─── Records shown
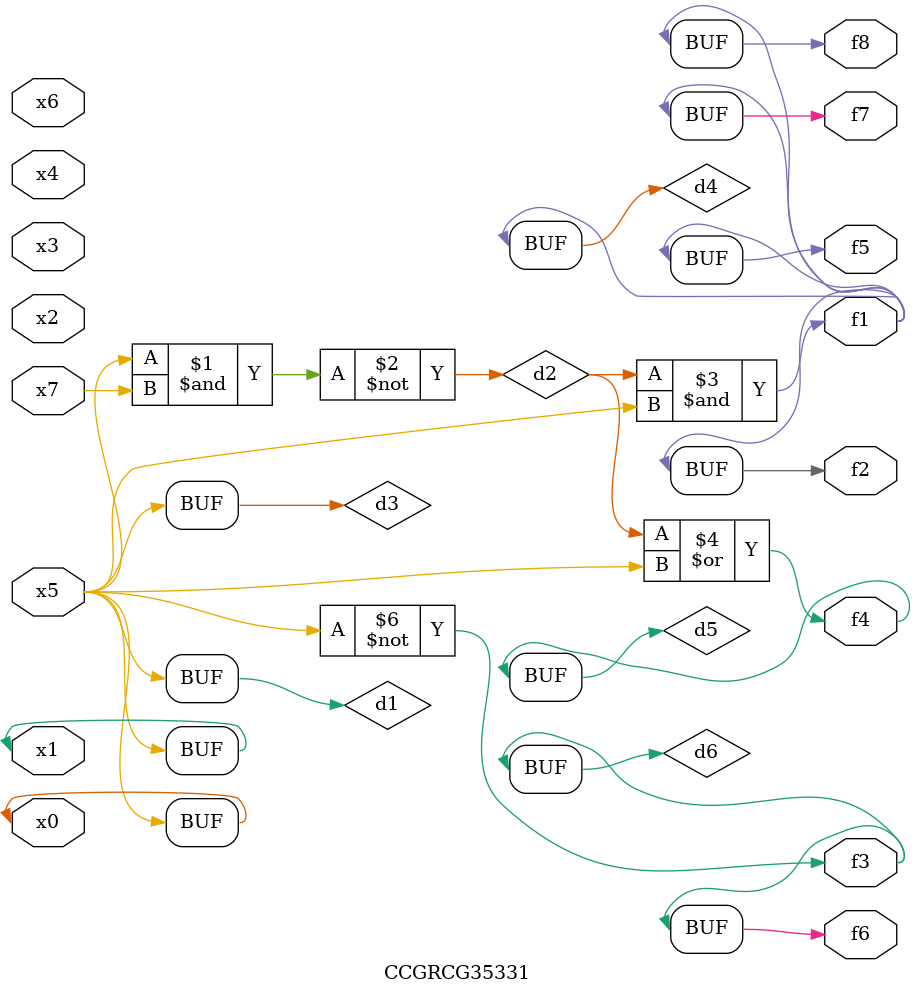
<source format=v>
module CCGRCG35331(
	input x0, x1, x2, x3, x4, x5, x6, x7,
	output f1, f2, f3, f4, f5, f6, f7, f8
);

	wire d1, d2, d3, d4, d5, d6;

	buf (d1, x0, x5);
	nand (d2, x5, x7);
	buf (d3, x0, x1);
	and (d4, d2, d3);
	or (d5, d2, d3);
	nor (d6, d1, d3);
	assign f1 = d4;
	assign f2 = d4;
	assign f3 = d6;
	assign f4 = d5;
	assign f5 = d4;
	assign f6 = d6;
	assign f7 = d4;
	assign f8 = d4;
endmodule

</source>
──────
─── Records shown
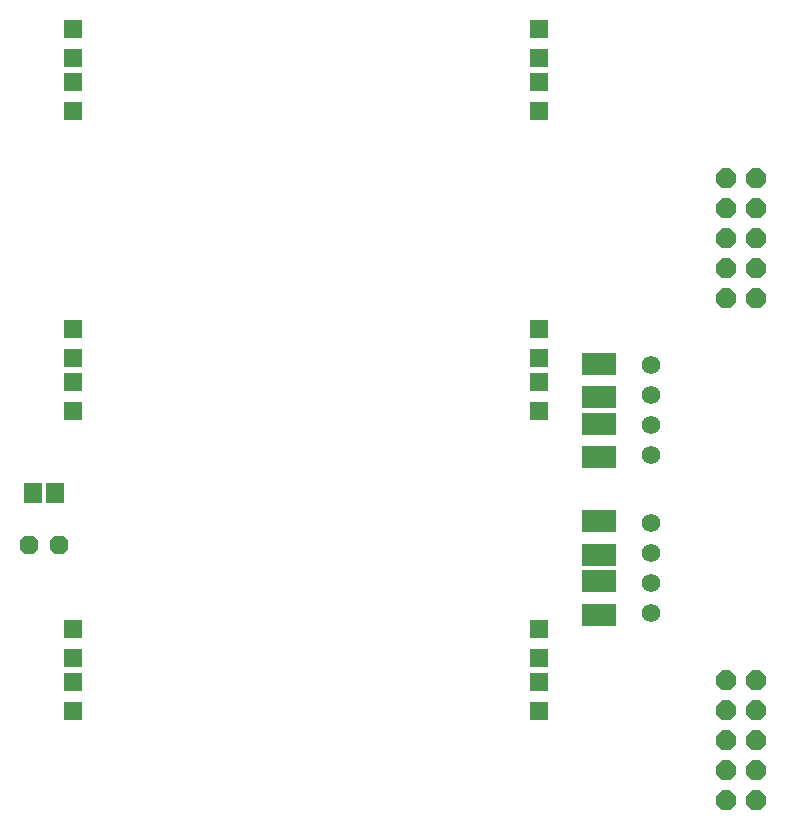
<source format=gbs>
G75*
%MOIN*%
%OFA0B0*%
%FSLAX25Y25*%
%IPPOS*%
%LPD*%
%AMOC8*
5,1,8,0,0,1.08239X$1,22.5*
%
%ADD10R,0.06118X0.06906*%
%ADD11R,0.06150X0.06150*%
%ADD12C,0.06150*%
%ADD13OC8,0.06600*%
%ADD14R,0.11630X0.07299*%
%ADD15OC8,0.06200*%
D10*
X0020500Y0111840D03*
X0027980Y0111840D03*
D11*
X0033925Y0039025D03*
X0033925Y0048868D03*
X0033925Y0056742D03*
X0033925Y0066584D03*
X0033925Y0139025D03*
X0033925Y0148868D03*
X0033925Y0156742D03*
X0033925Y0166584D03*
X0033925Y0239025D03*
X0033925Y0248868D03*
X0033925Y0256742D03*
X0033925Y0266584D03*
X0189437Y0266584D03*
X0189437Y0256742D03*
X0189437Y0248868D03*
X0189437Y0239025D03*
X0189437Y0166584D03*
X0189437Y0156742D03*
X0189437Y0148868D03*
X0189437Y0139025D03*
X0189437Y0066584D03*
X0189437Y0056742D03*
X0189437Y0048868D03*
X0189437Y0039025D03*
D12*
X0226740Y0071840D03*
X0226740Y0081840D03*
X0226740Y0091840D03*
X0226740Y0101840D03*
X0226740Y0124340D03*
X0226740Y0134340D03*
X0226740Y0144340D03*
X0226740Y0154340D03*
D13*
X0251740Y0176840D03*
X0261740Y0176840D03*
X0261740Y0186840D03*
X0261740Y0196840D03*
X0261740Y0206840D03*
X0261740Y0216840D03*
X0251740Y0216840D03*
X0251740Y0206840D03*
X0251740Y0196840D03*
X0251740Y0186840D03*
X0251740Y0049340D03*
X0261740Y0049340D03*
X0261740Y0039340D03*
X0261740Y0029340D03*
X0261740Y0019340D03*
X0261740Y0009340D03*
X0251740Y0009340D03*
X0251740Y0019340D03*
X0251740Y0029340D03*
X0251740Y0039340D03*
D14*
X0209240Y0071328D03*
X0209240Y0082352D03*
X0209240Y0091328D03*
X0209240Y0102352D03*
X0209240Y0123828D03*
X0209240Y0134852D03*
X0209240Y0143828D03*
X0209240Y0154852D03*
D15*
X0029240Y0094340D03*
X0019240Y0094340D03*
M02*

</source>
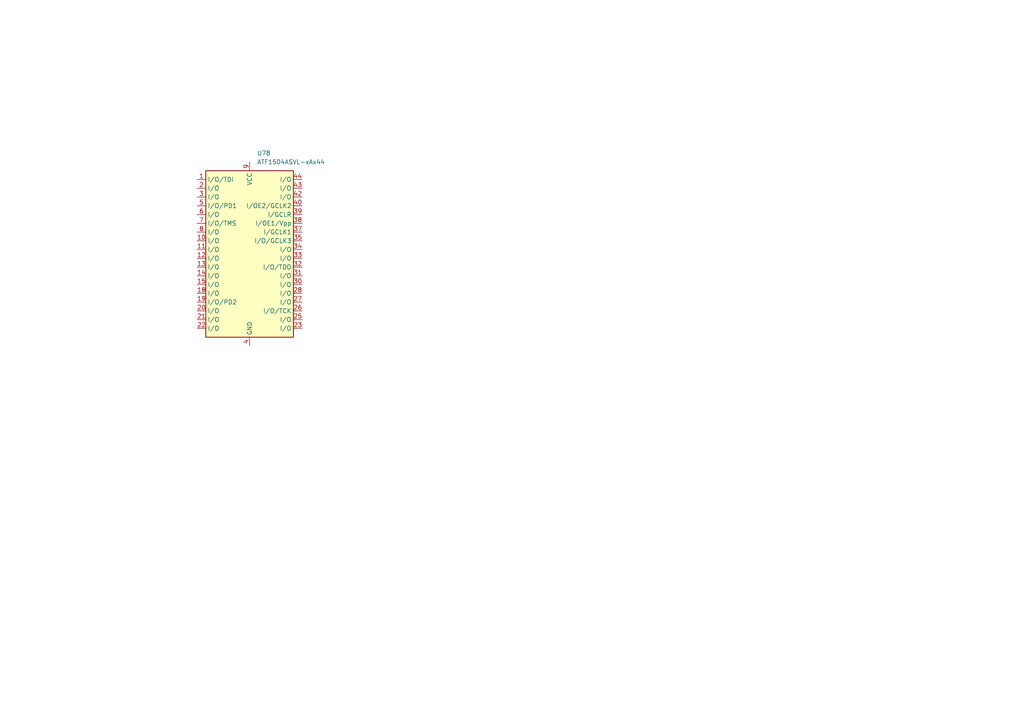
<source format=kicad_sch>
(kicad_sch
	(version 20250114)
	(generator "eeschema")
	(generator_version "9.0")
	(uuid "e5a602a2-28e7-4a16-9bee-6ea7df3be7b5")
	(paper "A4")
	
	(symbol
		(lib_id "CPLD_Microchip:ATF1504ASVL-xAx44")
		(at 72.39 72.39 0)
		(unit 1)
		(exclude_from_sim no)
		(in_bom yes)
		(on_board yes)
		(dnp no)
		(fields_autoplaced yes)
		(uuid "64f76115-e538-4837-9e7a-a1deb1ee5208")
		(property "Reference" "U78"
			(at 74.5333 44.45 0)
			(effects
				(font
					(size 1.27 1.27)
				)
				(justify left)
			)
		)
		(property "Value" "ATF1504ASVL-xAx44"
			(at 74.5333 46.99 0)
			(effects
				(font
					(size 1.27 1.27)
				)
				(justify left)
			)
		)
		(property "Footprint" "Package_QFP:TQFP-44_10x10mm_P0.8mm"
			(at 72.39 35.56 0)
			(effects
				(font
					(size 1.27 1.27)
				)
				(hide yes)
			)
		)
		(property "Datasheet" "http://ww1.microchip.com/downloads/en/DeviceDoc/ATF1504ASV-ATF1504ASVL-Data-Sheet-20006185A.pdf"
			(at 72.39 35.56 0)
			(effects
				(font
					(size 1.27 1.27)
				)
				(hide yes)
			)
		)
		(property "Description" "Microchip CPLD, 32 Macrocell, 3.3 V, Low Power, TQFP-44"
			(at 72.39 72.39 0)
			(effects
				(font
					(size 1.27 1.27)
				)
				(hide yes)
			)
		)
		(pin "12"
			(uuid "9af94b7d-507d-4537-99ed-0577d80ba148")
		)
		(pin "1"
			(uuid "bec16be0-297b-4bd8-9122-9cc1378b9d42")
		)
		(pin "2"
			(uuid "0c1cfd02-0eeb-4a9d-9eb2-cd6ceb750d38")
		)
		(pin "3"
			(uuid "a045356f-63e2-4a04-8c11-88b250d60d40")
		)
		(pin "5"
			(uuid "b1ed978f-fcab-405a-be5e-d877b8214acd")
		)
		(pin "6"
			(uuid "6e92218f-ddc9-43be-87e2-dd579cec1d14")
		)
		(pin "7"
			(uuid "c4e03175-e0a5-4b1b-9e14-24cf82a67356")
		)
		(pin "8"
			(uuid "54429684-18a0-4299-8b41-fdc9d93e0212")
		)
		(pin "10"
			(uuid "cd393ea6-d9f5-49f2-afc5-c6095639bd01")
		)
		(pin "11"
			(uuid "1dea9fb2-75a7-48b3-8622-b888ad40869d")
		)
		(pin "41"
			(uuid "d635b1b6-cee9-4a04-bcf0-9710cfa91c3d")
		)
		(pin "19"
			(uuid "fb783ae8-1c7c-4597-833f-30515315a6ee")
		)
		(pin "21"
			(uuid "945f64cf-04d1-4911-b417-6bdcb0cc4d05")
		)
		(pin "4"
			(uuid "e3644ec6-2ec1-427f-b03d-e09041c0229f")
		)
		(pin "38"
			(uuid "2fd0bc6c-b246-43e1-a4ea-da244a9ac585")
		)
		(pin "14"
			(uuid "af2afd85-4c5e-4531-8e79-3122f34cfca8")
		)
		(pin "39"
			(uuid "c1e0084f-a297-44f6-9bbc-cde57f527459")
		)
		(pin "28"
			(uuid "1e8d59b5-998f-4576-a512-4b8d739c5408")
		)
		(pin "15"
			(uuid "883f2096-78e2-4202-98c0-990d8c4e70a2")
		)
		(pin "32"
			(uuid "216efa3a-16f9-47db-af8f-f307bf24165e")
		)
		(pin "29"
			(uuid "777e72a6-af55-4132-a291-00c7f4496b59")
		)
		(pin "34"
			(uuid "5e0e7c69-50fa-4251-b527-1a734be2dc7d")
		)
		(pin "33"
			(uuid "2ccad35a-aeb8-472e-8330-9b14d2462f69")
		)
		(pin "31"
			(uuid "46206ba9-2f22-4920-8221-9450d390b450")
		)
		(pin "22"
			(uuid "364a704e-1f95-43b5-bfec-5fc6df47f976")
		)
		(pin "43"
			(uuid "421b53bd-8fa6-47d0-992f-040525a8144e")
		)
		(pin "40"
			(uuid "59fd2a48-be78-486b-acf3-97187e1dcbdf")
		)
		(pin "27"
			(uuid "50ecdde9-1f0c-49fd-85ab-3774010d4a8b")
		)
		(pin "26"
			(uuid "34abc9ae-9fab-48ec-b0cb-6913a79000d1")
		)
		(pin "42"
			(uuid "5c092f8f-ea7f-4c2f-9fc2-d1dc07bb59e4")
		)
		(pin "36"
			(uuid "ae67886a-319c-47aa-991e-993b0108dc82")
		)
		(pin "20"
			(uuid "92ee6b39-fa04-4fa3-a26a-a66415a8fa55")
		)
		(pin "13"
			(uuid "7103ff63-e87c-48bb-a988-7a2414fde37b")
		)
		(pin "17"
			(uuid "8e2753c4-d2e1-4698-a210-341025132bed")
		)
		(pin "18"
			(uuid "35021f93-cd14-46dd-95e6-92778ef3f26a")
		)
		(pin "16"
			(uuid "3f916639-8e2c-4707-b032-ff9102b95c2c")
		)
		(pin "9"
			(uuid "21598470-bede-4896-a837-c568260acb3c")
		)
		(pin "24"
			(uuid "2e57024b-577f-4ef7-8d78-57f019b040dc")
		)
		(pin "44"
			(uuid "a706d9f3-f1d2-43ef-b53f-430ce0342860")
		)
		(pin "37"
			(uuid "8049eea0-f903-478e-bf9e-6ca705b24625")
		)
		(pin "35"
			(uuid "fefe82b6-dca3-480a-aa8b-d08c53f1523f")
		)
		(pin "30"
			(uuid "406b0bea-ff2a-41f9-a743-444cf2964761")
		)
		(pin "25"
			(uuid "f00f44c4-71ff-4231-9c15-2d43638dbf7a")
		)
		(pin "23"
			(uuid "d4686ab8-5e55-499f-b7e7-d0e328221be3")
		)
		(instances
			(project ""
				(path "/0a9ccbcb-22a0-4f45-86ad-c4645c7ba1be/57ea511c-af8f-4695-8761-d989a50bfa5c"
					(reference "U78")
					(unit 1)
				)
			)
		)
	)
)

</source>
──────
─── Records shown
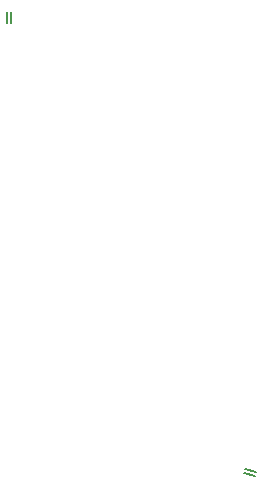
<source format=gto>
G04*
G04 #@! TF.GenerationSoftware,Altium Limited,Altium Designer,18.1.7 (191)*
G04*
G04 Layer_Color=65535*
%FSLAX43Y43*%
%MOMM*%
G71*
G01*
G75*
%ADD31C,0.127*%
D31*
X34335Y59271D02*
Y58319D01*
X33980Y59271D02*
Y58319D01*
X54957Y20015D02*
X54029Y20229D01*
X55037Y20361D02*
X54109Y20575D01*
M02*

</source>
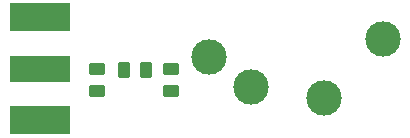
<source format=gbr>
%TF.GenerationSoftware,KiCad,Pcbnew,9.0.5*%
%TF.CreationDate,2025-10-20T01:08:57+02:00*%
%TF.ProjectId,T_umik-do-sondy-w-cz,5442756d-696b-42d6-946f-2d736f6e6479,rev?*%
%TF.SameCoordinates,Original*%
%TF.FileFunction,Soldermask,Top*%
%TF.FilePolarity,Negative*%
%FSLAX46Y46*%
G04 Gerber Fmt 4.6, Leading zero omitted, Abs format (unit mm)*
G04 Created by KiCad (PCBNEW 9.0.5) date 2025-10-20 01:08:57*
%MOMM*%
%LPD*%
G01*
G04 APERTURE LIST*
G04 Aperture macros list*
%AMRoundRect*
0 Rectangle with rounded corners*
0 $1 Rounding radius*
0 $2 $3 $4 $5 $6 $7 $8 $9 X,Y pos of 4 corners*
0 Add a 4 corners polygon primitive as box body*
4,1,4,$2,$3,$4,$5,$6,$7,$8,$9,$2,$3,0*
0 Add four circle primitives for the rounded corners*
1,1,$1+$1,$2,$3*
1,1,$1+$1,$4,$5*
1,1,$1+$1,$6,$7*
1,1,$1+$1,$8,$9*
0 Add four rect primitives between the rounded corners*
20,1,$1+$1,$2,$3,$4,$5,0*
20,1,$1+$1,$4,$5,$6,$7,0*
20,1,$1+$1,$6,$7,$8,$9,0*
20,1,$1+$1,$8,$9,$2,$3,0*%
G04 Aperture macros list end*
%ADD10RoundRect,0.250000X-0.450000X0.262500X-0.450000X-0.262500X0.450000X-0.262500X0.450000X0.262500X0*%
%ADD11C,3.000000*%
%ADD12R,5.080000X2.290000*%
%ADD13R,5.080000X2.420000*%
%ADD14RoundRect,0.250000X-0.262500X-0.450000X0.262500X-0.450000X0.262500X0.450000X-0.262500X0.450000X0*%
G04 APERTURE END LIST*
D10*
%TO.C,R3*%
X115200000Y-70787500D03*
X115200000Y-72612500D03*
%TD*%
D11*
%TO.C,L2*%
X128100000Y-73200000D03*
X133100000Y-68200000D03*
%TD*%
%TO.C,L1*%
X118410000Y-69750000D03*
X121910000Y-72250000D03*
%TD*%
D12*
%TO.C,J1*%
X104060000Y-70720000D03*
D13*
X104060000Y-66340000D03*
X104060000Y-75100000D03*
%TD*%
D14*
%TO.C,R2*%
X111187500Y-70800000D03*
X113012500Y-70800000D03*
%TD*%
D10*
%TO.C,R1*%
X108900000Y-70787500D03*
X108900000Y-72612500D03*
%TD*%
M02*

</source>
──────
=== Directions for this task ===
Write down how many lines of the data above contain the string "GenerationSoftware", and include nothing besides that number.

=== Reply ===
2